Biological Root Canal Treatment
Biological Root Canal Treatment
So are Biological dentists dead against keeping root canal treated teeth?
The answer is that we can only present the concerns covered in the Root canal page, around root canals to patients but the decision as to what to do, needs to be made by the individual, taking their current systemic health into account; the number of root canal treated teeth present in their mouths; the presence of osteonecrotic areas in their jaws; the presence of mercury fillings – including the duration of time they have been all present and most importantly, where the root canals are in the mouth. This latter point, is often where biological dentists will draw the line: anterior teeth and to a lesser degree, premolars have a less complicated pulpal network and tooth structure, so considering apexification as a solution, provides an alternative option where patients don’t want to lose a front tooth or a canine. This requires long term commitment from the patient and dentist for the many visits which will be required for the surrounding apical bone to regrow before the tooth is sealed.
Where the patient has an infection in a molar and or they are dealing with a chronic condition with their health, the removal of a dead and infected tooth may sound extreme, but in light of the havoc oral pathogens can cause, it is often the lesser of two evils especially when considering the implications of root canals for long-term health.
Once the tooth is extracted, the surgical area will be widely debrided and grafted with PRF, which will allow the for the tooth to be replaced with a metal-free zirconia dental implant.
However, some patients prefer not to place an implant, in these instances, alternative options include: a Maryland bridge (where an anterior tooth has been removed and is clear of the bite), cantilever or pontic zirconia bridge, a removable partial or even a “remove the tooth and do nothing” approach.

The important thing is to understand the risks and benefits of any dental procedure and determine the option that best matches their needs, goals, finances and values:
- Replacement with a zirconia implant
- The implant is placed minimum 3-6 months after the tooth removal to allow for the bone to grow back so ensuring integration of the implant in healthy bone
- This is a highly biocompatible option
- Long term success and highly aesthetic with a zirconia crown, 3-6 months later when there is solid bone integration
- But this does not provide an immediate solution
- Considered costly by many patients but long term this is a more viable solution
- Replacement with
- Maryland Bridge – semi-permanent option (3-5 years)for anterior teeth but has a metal winged mesh for attachment to adjacent teeth and the gum around the tooth may pull away leaving a gap which is not ideal aesthetically. But this can offer an immediate solution for anterior single tooth loss at a relatively “cheap” fee.
- Traditional Zirconia Bridge – permanent, metal-free, and biocompatible – longevity is medium to long term (7-15 years). This is a better option where bone loss is extensive or in the case of maxillary jaw where the sinus drops down or would be compromised if an implant was placed.
- Removable prosthetic appliance – removable, metal-free or with stainless steel clasps. It offers an immediate tooth replacement option, especially where multiple teeth are missing/have been removed. Most cost effective option but if placed as an immediate solution, it will require relining and replacement as bone shrinks away as it heals and over time. Thus longevity is short to medium term (3-5 years)
- Do nothing at all, leave extraction area with no replacement
- Compromised function, especially where multiple teeth are missing
- A consequence of tooth shifting and bite changing and TMJ issues down the road
- Side effects of sinus dropping for maxillary teeth
- Facial changes and facial droop (depending on the location of the extracted teeth)

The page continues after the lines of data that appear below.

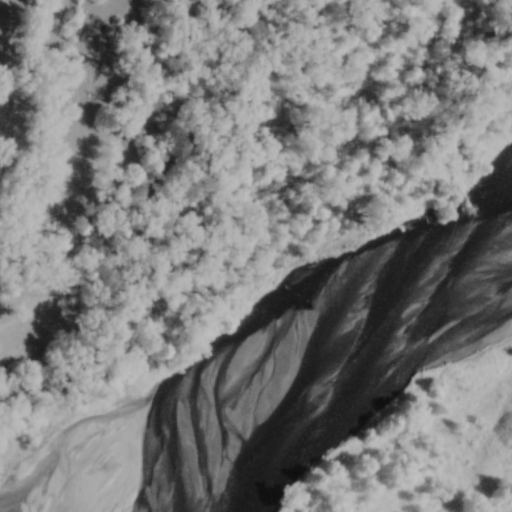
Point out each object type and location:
road: (28, 72)
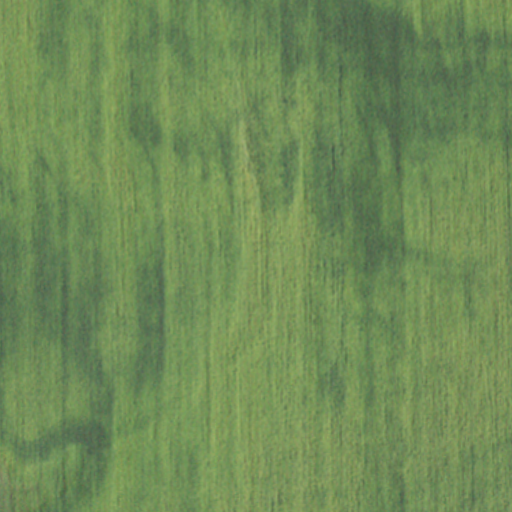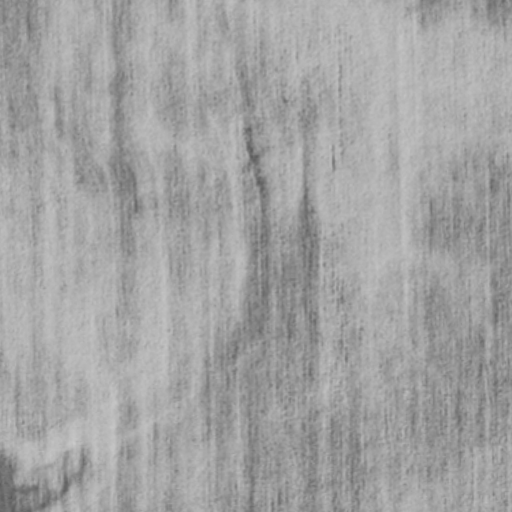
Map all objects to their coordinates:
crop: (256, 255)
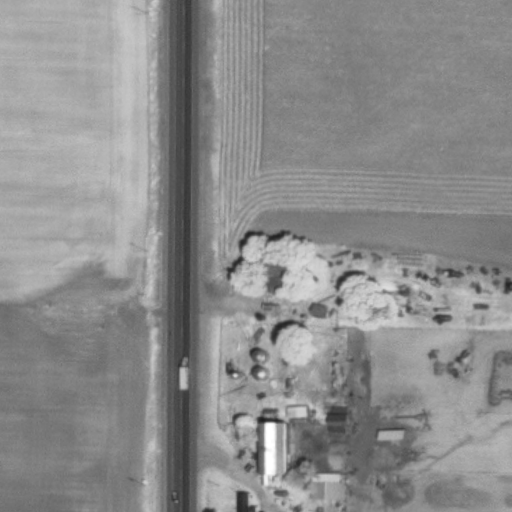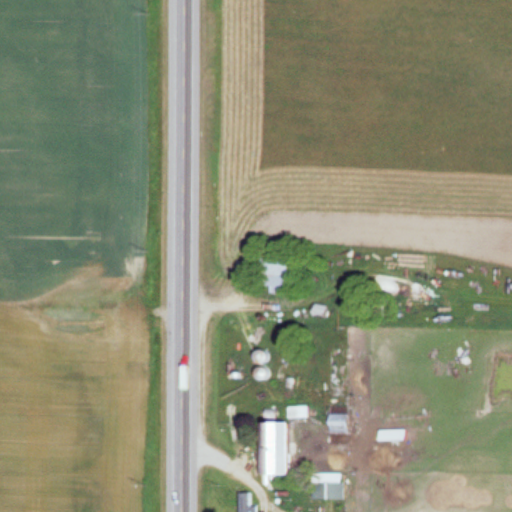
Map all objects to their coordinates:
road: (188, 255)
building: (277, 272)
building: (389, 435)
building: (273, 449)
building: (328, 487)
building: (246, 502)
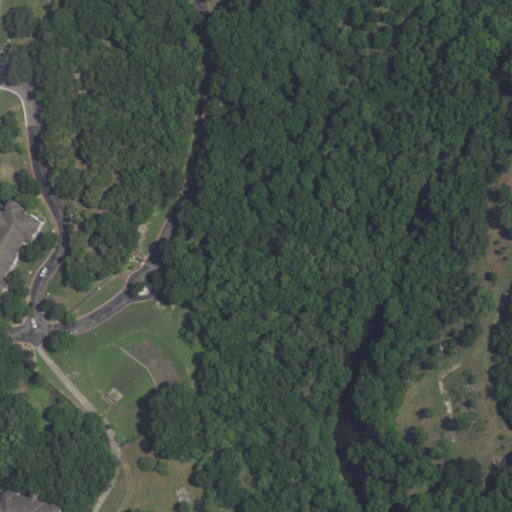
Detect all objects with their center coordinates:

How Does a Biological Holistic Dentist Diagnose an Abnormal or Infected Root Canal?
Root canals are diagnosed most accurately using a 3D CBCT Scan. Many dentists and specialists may have a cbct scanner, but very few are radiologically trained to properly interpret or read a 3D scan. Understanding the extent and implications of a periapical area, its impact on the surrounding bone and tissues, and its link to the systemic health of the patient, lie in years of experience aa an trained and accredited biological dentist who has surgically seen what this area looks like and witnessed the consequence on patient health. Statistics show that less than 10% of dentists have 3D CBCT scan machines, and of those, less than 10% of them actually scan patients for any other reasons other than planned surgery or procedure planning based on an existing diagnosis such as wisdom teeth or implant placement planning. Thus, 90% of root canal infections go undiagnosed by conventional dentists and non-3D CBCT radiology-savvy dentists
Periapical Xrays which show the root of the tooth, are a great adjunct, especially with primary clinical consultation, but only in 2D (flat image file) and unless the root canal infection has been festering for an extended period of time, is massively large and has significant bone loss around it, the root canal infection will still likely be under diagnosed by the dentist. Thus, the additional use of a 3D cbct scan is critical in providing the dentist and the patient with all the information they need, to make an informed decision around the infected tooth.